__Task to complete__
Give back exactly the lines from the start of the entries below to the line holding "PostgreSQL и Prisma.", that line included, and leave every picture out.

Collected data:
........
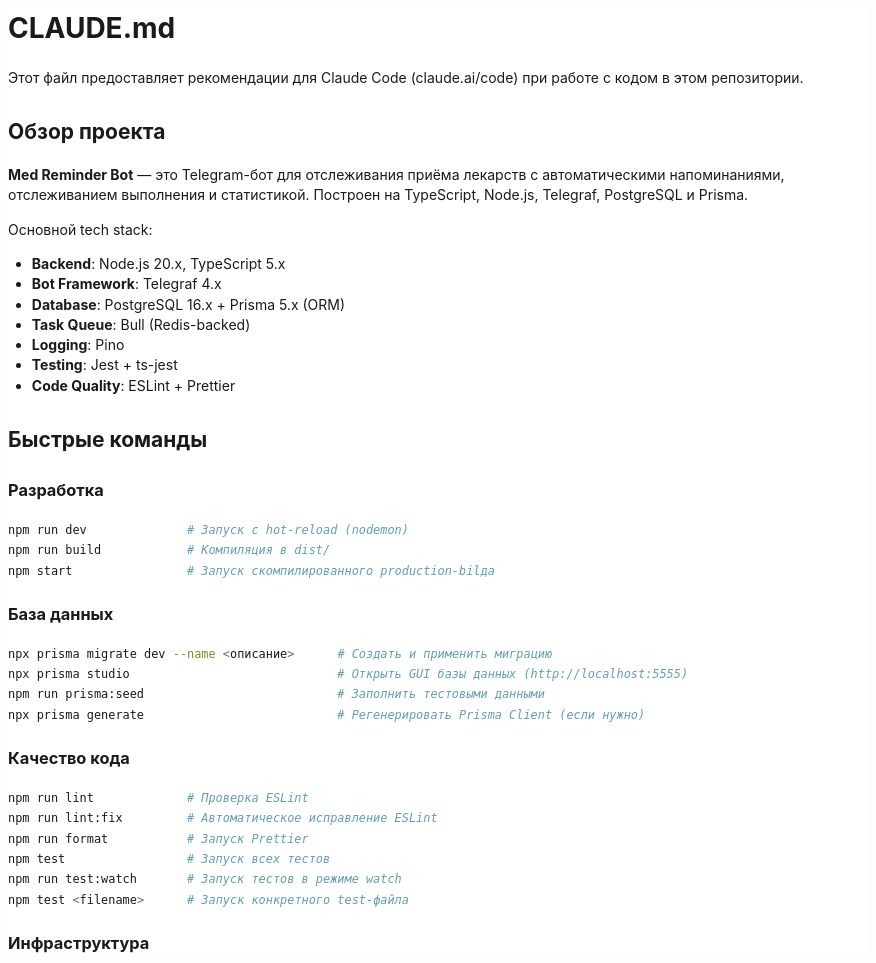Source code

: # CLAUDE.md

Этот файл предоставляет рекомендации для Claude Code (claude.ai/code) при работе с кодом в этом репозитории.

## Обзор проекта

**Med Reminder Bot** — это Telegram-бот для отслеживания приёма лекарств с автоматическими напоминаниями, отслеживанием выполнения и статистикой. Построен на TypeScript, Node.js, Telegraf, PostgreSQL и Prisma.

Основной tech stack:

- **Backend**: Node.js 20.x, TypeScript 5.x
- **Bot Framework**: Telegraf 4.x
- **Database**: PostgreSQL 16.x + Prisma 5.x (ORM)
- **Task Queue**: Bull (Redis-backed)
- **Logging**: Pino
- **Testing**: Jest + ts-jest
- **Code Quality**: ESLint + Prettier

## Быстрые команды

### Разработка

```bash
npm run dev              # Запуск с hot-reload (nodemon)
npm run build            # Компиляция в dist/
npm start                # Запуск скомпилированного production-bilда
```

### База данных

```bash
npx prisma migrate dev --name <описание>      # Создать и применить миграцию
npx prisma studio                             # Открыть GUI базы данных (http://localhost:5555)
npm run prisma:seed                           # Заполнить тестовыми данными
npx prisma generate                           # Регенерировать Prisma Client (если нужно)
```

### Качество кода

```bash
npm run lint             # Проверка ESLint
npm run lint:fix         # Автоматическое исправление ESLint
npm run format           # Запуск Prettier
npm test                 # Запуск всех тестов
npm run test:watch       # Запуск тестов в режиме watch
npm test <filename>      # Запуск конкретного test-файла
```

### Инфраструктура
........
__Reply to the task__
Source code

: # CLAUDE.md

Этот файл предоставляет рекомендации для Claude Code (claude.ai/code) при работе с кодом в этом репозитории.

## Обзор проекта

**Med Reminder Bot** — это Telegram-бот для отслеживания приёма лекарств с автоматическими напоминаниями, отслеживанием выполнения и статистикой. Построен на TypeScript, Node.js, Telegraf, PostgreSQL и Prisma.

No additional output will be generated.